Bajo el título La mentira de Armstrong, el periódico
francés dice que el laboratorio antidoping de Chatenay-Malabry,
reconocido por el Comité Olímpico Internacional, tiene rastros
de la sustancia prohibida en seis pruebas de orina congeladas del norteamericano,
que ganó su primer Tour en aquel año.
Armstrong, que se retiró este año del ciclismo tras ganar
su séptimo Tour consecutivo, rechazó las acusaciones desde
su página de Internet un día antes de que estas aparecieran
en el diario.
Una vez más, un periódico europeo asegura que di positivo
por tomar drogas que mejoran el rendimiento, dijo. Desafortunadamente,
la caza de brujas continúa.
El diario publica la copia de análisis realizados a posteriori
de las muestras congeladas de orina del corredor, que superó un
cáncer de testículos antes de comenzar su serie victoriosa
en la ronda francesa.
No hay ninguna duda de la validez de los resultados de las pruebas,
aseguró hoy Jacques de Ceaurriz, director del instituto de control
antidoping ubicado en las cercanías de París, en el que
también fue desarrollado el método de detección de
EPO en la orina.
Las pruebas de orina se analizaron en 2004, pero según el experto,
en un test de EPO sólo hay dos posibilidades, o la hormona
se deshace y ya no es detectable o la proteína permanece tal y
como es.
En cualquier caso, los tests fueron analizados en el marco de una
investigación científica de manera anónima,
sin que se tratase de controlar a ningún ciclista en concreto.

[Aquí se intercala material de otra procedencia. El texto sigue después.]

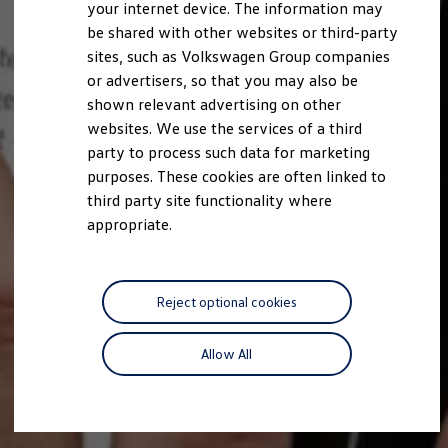
your internet device. The information may
be shared with other websites or third-party
sites, such as Volkswagen Group companies
or advertisers, so that you may also be
shown relevant advertising on other
websites. We use the services of a third
party to process such data for marketing
purposes. These cookies are often linked to
third party site functionality where
appropriate.
Reject optional cookies
Allow All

El diario advierte por tanto que los tests no podrán acarrear sanciones
al ciclista, ya que no se trata de positivos que contravengan la norma
en sentido estricto.
En 1999, el método de detección de EPO en la orina todavía
no estaba desarrollado. Los controles de la sustancia se introdujeron
por primera vez en los Juegos Olímpicos de Sydney 2000 y en el
Tour del año siguiente.
Las primeras reacciones del pelotón internacional fueron cautas.
Como no conozco ningún detalle, no quiero comentarlo,
dijo el eterno rival de Armstrong, el alemán Jan Ullrich.